West Texas Intermediate oil for September delivery declined 83 cents to $52.80 a barrel on the New York Mercantile Exchange. The contract settled 1.9% lower on Tuesday.

Signs of economic danger are growing. The yield curve between 10-year and three-month U.S. government notes, closely watched as a gauge of potential weakness has inverted the most since 2007, while former U.S. Treasury Secretary Lawrence Summers said the risk of recession has increased substantially in the past two months.

The American Petroleum Institute reported that nationwide crude inventories fell by 3.4 million barrels last week, according to people familiar with the data.

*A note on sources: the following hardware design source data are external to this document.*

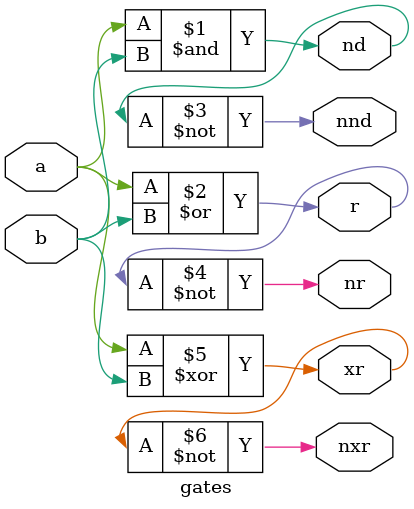
<source format=sv>
module gates(input a, b, output nd, r, nnd, nr, xr, nxr);
    assign nd = a & b;
    assign r = a | b;
    assign nnd = ~(nd);
    assign nr = ~r;
    assign xr = a ^ b;
    assign nxr = ~xr;
endmodule
</source>
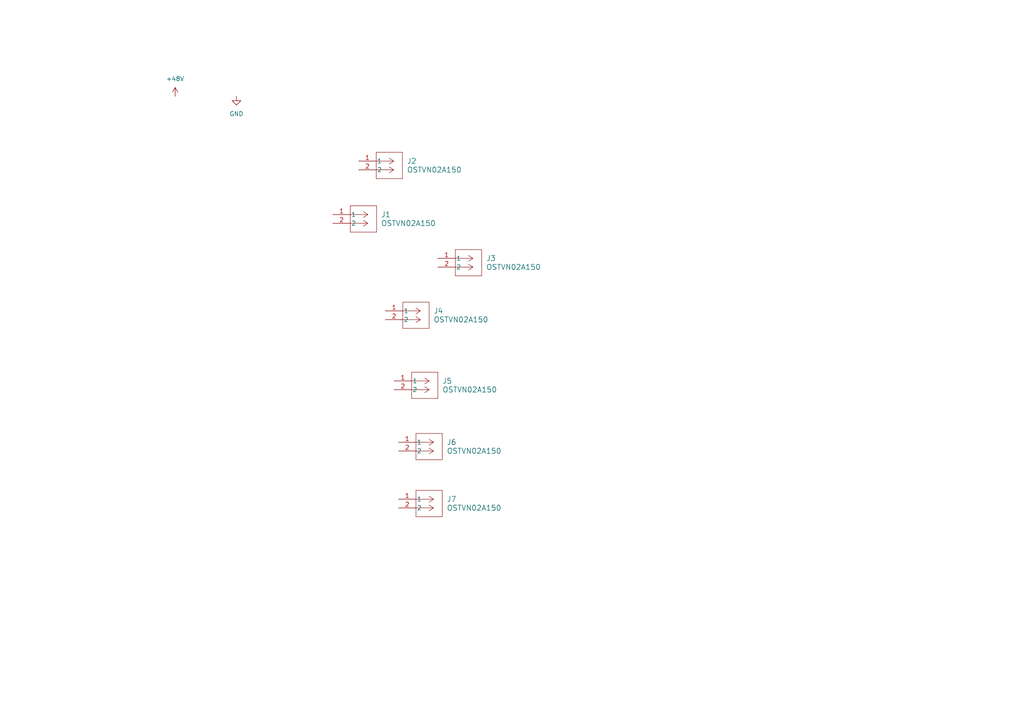
<source format=kicad_sch>
(kicad_sch (version 20230121) (generator eeschema)

  (uuid 77f0f57c-9586-4625-9281-fa8cbd8015db)

  (paper "A4")

  


  (symbol (lib_id "2024-02-14_22-22-09:OSTVN02A150") (at 127 74.93 0) (unit 1)
    (in_bom yes) (on_board yes) (dnp no) (fields_autoplaced)
    (uuid 11f1197c-2223-4d74-b13a-ff9debbbcd39)
    (property "Reference" "J3" (at 140.97 74.93 0)
      (effects (font (size 1.524 1.524)) (justify left))
    )
    (property "Value" "OSTVN02A150" (at 140.97 77.47 0)
      (effects (font (size 1.524 1.524)) (justify left))
    )
    (property "Footprint" "screw_terminal:CONN_OSTVN02A150_OST" (at 116.84 69.85 0)
      (effects (font (size 1.27 1.27) italic) hide)
    )
    (property "Datasheet" "" (at 120.65 72.39 0)
      (effects (font (size 1.27 1.27) italic) hide)
    )
    (pin "2" (uuid 21eb44ce-c395-494f-9323-b4120a694927))
    (pin "1" (uuid 15b3d2c8-2c64-413b-b428-8f1d5b359749))
    (instances
      (project "bcrl_power_supply"
        (path "/77f0f57c-9586-4625-9281-fa8cbd8015db"
          (reference "J3") (unit 1)
        )
      )
    )
  )

  (symbol (lib_id "power:+48V") (at 50.8 27.94 0) (unit 1)
    (in_bom yes) (on_board yes) (dnp no) (fields_autoplaced)
    (uuid 5648c4cf-e305-47e2-b1c2-454f41a113aa)
    (property "Reference" "#PWR01" (at 50.8 31.75 0)
      (effects (font (size 1.27 1.27)) hide)
    )
    (property "Value" "+48V" (at 50.8 22.86 0)
      (effects (font (size 1.27 1.27)))
    )
    (property "Footprint" "" (at 50.8 27.94 0)
      (effects (font (size 1.27 1.27)) hide)
    )
    (property "Datasheet" "" (at 50.8 27.94 0)
      (effects (font (size 1.27 1.27)) hide)
    )
    (pin "1" (uuid 4e41f8a9-add8-4b67-b3d6-40f4d670d862))
    (instances
      (project "bcrl_power_supply"
        (path "/77f0f57c-9586-4625-9281-fa8cbd8015db"
          (reference "#PWR01") (unit 1)
        )
      )
    )
  )

  (symbol (lib_id "2024-02-14_22-22-09:OSTVN02A150") (at 114.3 110.49 0) (unit 1)
    (in_bom yes) (on_board yes) (dnp no) (fields_autoplaced)
    (uuid 7e997a11-a4f0-4315-b99b-6db038d94fb9)
    (property "Reference" "J5" (at 128.27 110.49 0)
      (effects (font (size 1.524 1.524)) (justify left))
    )
    (property "Value" "OSTVN02A150" (at 128.27 113.03 0)
      (effects (font (size 1.524 1.524)) (justify left))
    )
    (property "Footprint" "screw_terminal:CONN_OSTVN02A150_OST" (at 104.14 105.41 0)
      (effects (font (size 1.27 1.27) italic) hide)
    )
    (property "Datasheet" "" (at 107.95 107.95 0)
      (effects (font (size 1.27 1.27) italic) hide)
    )
    (pin "2" (uuid 9d11fcba-6bd6-4160-8593-63ff6fd8659a))
    (pin "1" (uuid d3dd7f15-7731-4876-b3ac-98bec3f1c263))
    (instances
      (project "bcrl_power_supply"
        (path "/77f0f57c-9586-4625-9281-fa8cbd8015db"
          (reference "J5") (unit 1)
        )
      )
    )
  )

  (symbol (lib_id "power:GND") (at 68.58 27.94 0) (unit 1)
    (in_bom yes) (on_board yes) (dnp no) (fields_autoplaced)
    (uuid 8989130f-dfea-4490-8d89-b0df5bef0ef4)
    (property "Reference" "#PWR02" (at 68.58 34.29 0)
      (effects (font (size 1.27 1.27)) hide)
    )
    (property "Value" "GND" (at 68.58 33.02 0)
      (effects (font (size 1.27 1.27)))
    )
    (property "Footprint" "" (at 68.58 27.94 0)
      (effects (font (size 1.27 1.27)) hide)
    )
    (property "Datasheet" "" (at 68.58 27.94 0)
      (effects (font (size 1.27 1.27)) hide)
    )
    (pin "1" (uuid 00ba1c8e-d087-4c76-827c-e5eac2e2a7ae))
    (instances
      (project "bcrl_power_supply"
        (path "/77f0f57c-9586-4625-9281-fa8cbd8015db"
          (reference "#PWR02") (unit 1)
        )
      )
    )
  )

  (symbol (lib_id "2024-02-14_22-22-09:OSTVN02A150") (at 115.57 128.27 0) (unit 1)
    (in_bom yes) (on_board yes) (dnp no) (fields_autoplaced)
    (uuid 8bd3e05d-af45-4821-bacb-50cd1fad4aa3)
    (property "Reference" "J6" (at 129.54 128.27 0)
      (effects (font (size 1.524 1.524)) (justify left))
    )
    (property "Value" "OSTVN02A150" (at 129.54 130.81 0)
      (effects (font (size 1.524 1.524)) (justify left))
    )
    (property "Footprint" "screw_terminal:CONN_OSTVN02A150_OST" (at 105.41 123.19 0)
      (effects (font (size 1.27 1.27) italic) hide)
    )
    (property "Datasheet" "" (at 109.22 125.73 0)
      (effects (font (size 1.27 1.27) italic) hide)
    )
    (pin "2" (uuid 941eb2cd-ff12-4397-aca3-3c502a4776cb))
    (pin "1" (uuid 0d3b70f1-3f2c-4b48-983d-f1b0c3fcd666))
    (instances
      (project "bcrl_power_supply"
        (path "/77f0f57c-9586-4625-9281-fa8cbd8015db"
          (reference "J6") (unit 1)
        )
      )
    )
  )

  (symbol (lib_id "2024-02-14_22-22-09:OSTVN02A150") (at 104.0317 46.7191 0) (unit 1)
    (in_bom yes) (on_board yes) (dnp no) (fields_autoplaced)
    (uuid 954aab4e-7ea9-465d-8037-065320507b64)
    (property "Reference" "J2" (at 118.0017 46.7191 0)
      (effects (font (size 1.524 1.524)) (justify left))
    )
    (property "Value" "OSTVN02A150" (at 118.0017 49.2591 0)
      (effects (font (size 1.524 1.524)) (justify left))
    )
    (property "Footprint" "screw_terminal:CONN_OSTVN02A150_OST" (at 93.8717 41.6391 0)
      (effects (font (size 1.27 1.27) italic) hide)
    )
    (property "Datasheet" "" (at 97.6817 44.1791 0)
      (effects (font (size 1.27 1.27) italic) hide)
    )
    (pin "2" (uuid 1f89dfc0-20ec-45b4-a897-0dae391023eb))
    (pin "1" (uuid 48f57b24-e1c8-491c-b3af-255264cfe1c7))
    (instances
      (project "bcrl_power_supply"
        (path "/77f0f57c-9586-4625-9281-fa8cbd8015db"
          (reference "J2") (unit 1)
        )
      )
    )
  )

  (symbol (lib_id "2024-02-14_22-22-09:OSTVN02A150") (at 96.52 62.23 0) (unit 1)
    (in_bom yes) (on_board yes) (dnp no) (fields_autoplaced)
    (uuid a2617ba6-f56b-4db3-95f2-fc54ebb6c7a7)
    (property "Reference" "J1" (at 110.49 62.23 0)
      (effects (font (size 1.524 1.524)) (justify left))
    )
    (property "Value" "OSTVN02A150" (at 110.49 64.77 0)
      (effects (font (size 1.524 1.524)) (justify left))
    )
    (property "Footprint" "screw_terminal:CONN_OSTVN02A150_OST" (at 86.36 57.15 0)
      (effects (font (size 1.27 1.27) italic) hide)
    )
    (property "Datasheet" "" (at 90.17 59.69 0)
      (effects (font (size 1.27 1.27) italic) hide)
    )
    (pin "2" (uuid 309c543b-538e-41d4-8b51-a0ff3d0faf65))
    (pin "1" (uuid e4e1dc76-2234-40d7-b4b7-58cec40b5e79))
    (instances
      (project "bcrl_power_supply"
        (path "/77f0f57c-9586-4625-9281-fa8cbd8015db"
          (reference "J1") (unit 1)
        )
      )
    )
  )

  (symbol (lib_id "2024-02-14_22-22-09:OSTVN02A150") (at 111.76 90.17 0) (unit 1)
    (in_bom yes) (on_board yes) (dnp no) (fields_autoplaced)
    (uuid ab1f4489-3fdf-4ffc-8ab9-50e04d25bf5e)
    (property "Reference" "J4" (at 125.73 90.17 0)
      (effects (font (size 1.524 1.524)) (justify left))
    )
    (property "Value" "OSTVN02A150" (at 125.73 92.71 0)
      (effects (font (size 1.524 1.524)) (justify left))
    )
    (property "Footprint" "screw_terminal:CONN_OSTVN02A150_OST" (at 101.6 85.09 0)
      (effects (font (size 1.27 1.27) italic) hide)
    )
    (property "Datasheet" "" (at 105.41 87.63 0)
      (effects (font (size 1.27 1.27) italic) hide)
    )
    (pin "2" (uuid 223d622a-7aec-4964-bf9d-57e7621adef0))
    (pin "1" (uuid 7091fd3c-7192-4922-86e5-b089f0269f6e))
    (instances
      (project "bcrl_power_supply"
        (path "/77f0f57c-9586-4625-9281-fa8cbd8015db"
          (reference "J4") (unit 1)
        )
      )
    )
  )

  (symbol (lib_id "2024-02-14_22-22-09:OSTVN02A150") (at 115.57 144.78 0) (unit 1)
    (in_bom yes) (on_board yes) (dnp no) (fields_autoplaced)
    (uuid c48e0dfd-c907-4245-9484-064302eeba8c)
    (property "Reference" "J7" (at 129.54 144.78 0)
      (effects (font (size 1.524 1.524)) (justify left))
    )
    (property "Value" "OSTVN02A150" (at 129.54 147.32 0)
      (effects (font (size 1.524 1.524)) (justify left))
    )
    (property "Footprint" "screw_terminal:CONN_OSTVN02A150_OST" (at 105.41 139.7 0)
      (effects (font (size 1.27 1.27) italic) hide)
    )
    (property "Datasheet" "" (at 109.22 142.24 0)
      (effects (font (size 1.27 1.27) italic) hide)
    )
    (pin "2" (uuid 26def213-40f5-48da-b1be-c7f6f496acf5))
    (pin "1" (uuid bc9ca7c9-f87c-4de1-87b9-846bbfea5522))
    (instances
      (project "bcrl_power_supply"
        (path "/77f0f57c-9586-4625-9281-fa8cbd8015db"
          (reference "J7") (unit 1)
        )
      )
    )
  )

  (sheet_instances
    (path "/" (page "1"))
  )
)

</source>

If the decline is confirmed when the EIA publishes its own, more comprehensive data later on Wednesday, it will be the eighth consecutive weekly drop. Inventories shrank by 2.7 million barrels in the week through Aug. 2, according to the median estimate in a Bloomberg survey.

Other oil-market news:
  • Abu Dhabi National Oil Co. is acquiring a 10% stake in Vitol Group’s worldwide fuel-storagebusiness.
  • China is likely to keep importing limited volumes of Iranian oil, according to Michal Meidan, director of the China Energy Programme at the Oxford Institute for Energy Studies.
  • Shale drillers are being left behind by America’s increasingly skeptical capital markets. For Swiss commodities giant Mercuria Energy Group Ltd., that’s an opportunity.